Mary Grush: You’re a specialist in copyright law and a moderator and conference organizer for HTLI’s event on January 30. How did the conference themes take shape? And what are a few of the problems panelists might pick to talk about?
Tyler Ochoa: We began by keeping in mind that next year, 2026, is the 50th anniversary of the 1976 Copyright Act, which is an important development in intellectual property law. And it ends up it’s likewise the 80th anniversary of the federal Hallmark Act of 1946. It’s the 10th anniversary of the Defend Trade Secrets Act. And it’s one year short of the 75th anniversary of the Patent Act. While they do not line up exactly, we observed all of these anniversaries assembling. So, we thought we would widen our subject– so as not to restrict ourselves to copyright law, but to ask what, in basic, has actually been occurring in copyright law in the previous a number of decades.

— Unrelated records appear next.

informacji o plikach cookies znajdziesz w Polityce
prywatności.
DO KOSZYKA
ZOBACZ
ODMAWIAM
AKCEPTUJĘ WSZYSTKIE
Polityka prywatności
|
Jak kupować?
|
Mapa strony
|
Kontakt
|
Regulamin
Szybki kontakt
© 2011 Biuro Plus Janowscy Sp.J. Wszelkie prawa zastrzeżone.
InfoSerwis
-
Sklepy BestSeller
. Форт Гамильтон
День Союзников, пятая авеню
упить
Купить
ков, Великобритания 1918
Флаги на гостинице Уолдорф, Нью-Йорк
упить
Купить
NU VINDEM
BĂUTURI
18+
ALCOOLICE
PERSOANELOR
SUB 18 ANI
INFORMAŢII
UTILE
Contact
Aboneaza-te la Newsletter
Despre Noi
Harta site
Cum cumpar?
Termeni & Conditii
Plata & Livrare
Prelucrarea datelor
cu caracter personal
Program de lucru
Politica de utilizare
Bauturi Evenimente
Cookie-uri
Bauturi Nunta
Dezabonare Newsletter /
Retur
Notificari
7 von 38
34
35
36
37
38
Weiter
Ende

We asked our speakers to address 4 main styles extremely broadly. We’re not inquiring to choose specific subjects ahead of the conference, but to surprise us as the conference unfolds. So HTLI conference participants and speakers will take a look at copyright, at trademark, at patent law, and at trade secret law through the lens of what’s occurred in these 4 locations in the previous 50 years or two.
We’re asking: How did these laws establish? How did they happen? What’s been going well? What’s gone right? In what ways have intellectual property laws added to the development of technology and culture? And what’s gone wrong? In what ways have the laws not was successful or have created issues that might not otherwise have existed? And then to look forward, to the future …

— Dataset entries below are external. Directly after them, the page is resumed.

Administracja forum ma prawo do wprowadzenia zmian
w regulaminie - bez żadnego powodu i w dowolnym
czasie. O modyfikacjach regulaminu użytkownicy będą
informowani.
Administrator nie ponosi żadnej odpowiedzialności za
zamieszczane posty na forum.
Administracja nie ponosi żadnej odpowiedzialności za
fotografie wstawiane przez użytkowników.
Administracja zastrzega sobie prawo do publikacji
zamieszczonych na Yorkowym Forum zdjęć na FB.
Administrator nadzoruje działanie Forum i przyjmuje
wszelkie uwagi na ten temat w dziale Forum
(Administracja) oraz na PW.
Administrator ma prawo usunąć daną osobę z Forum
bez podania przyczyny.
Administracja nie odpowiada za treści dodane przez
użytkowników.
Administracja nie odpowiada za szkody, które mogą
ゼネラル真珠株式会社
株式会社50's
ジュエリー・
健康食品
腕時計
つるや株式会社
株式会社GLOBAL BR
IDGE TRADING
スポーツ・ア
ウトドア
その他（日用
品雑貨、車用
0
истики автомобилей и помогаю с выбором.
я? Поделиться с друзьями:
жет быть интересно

Grush: What sort of aspects of copyright law– one of the 4 main conference themes– might be considered?
Ochoa: In copyright law, I believe there have actually been three really essential developments that have fundamentally changed how copyright law has actually been formed.
One is the widespread adoption of personal computers starting in the 1980s. Suddenly, everyone has a way of replicating copyrighted works extremely cheaply and easily, right at their fingertips. And software application becomes an essential topic of copyright law in manner ins which had actually not existed before.
So, we need to address what elements of software are secured by copyright, what elements of software are not protected by copyright, and how we handle the reality that computer systems run only by copying information into their dynamic memory. Every operation you do with a computer begins with a prospective act of recreation, because the information needs to be copied into the memory of the computer system in order to deal with it.
The 2nd advancement is the industrial advancement of the Internet in the mid-1990s. The Web as a research study task returns to the 1960s, so there were computer technology scientists working with the Web before that. But starting in the 1990s, the Internet gets tossed available to everyone. Therefore now you have a means of distributing copyrighted works easily, around the world. It provides both new chances for dispersing copyrighted works really inexpensively and easily in digital type rather than in the kind of print, along with [on the darker side] a brand-new ways for unauthorized copying, or piracy, on a worldwide scale.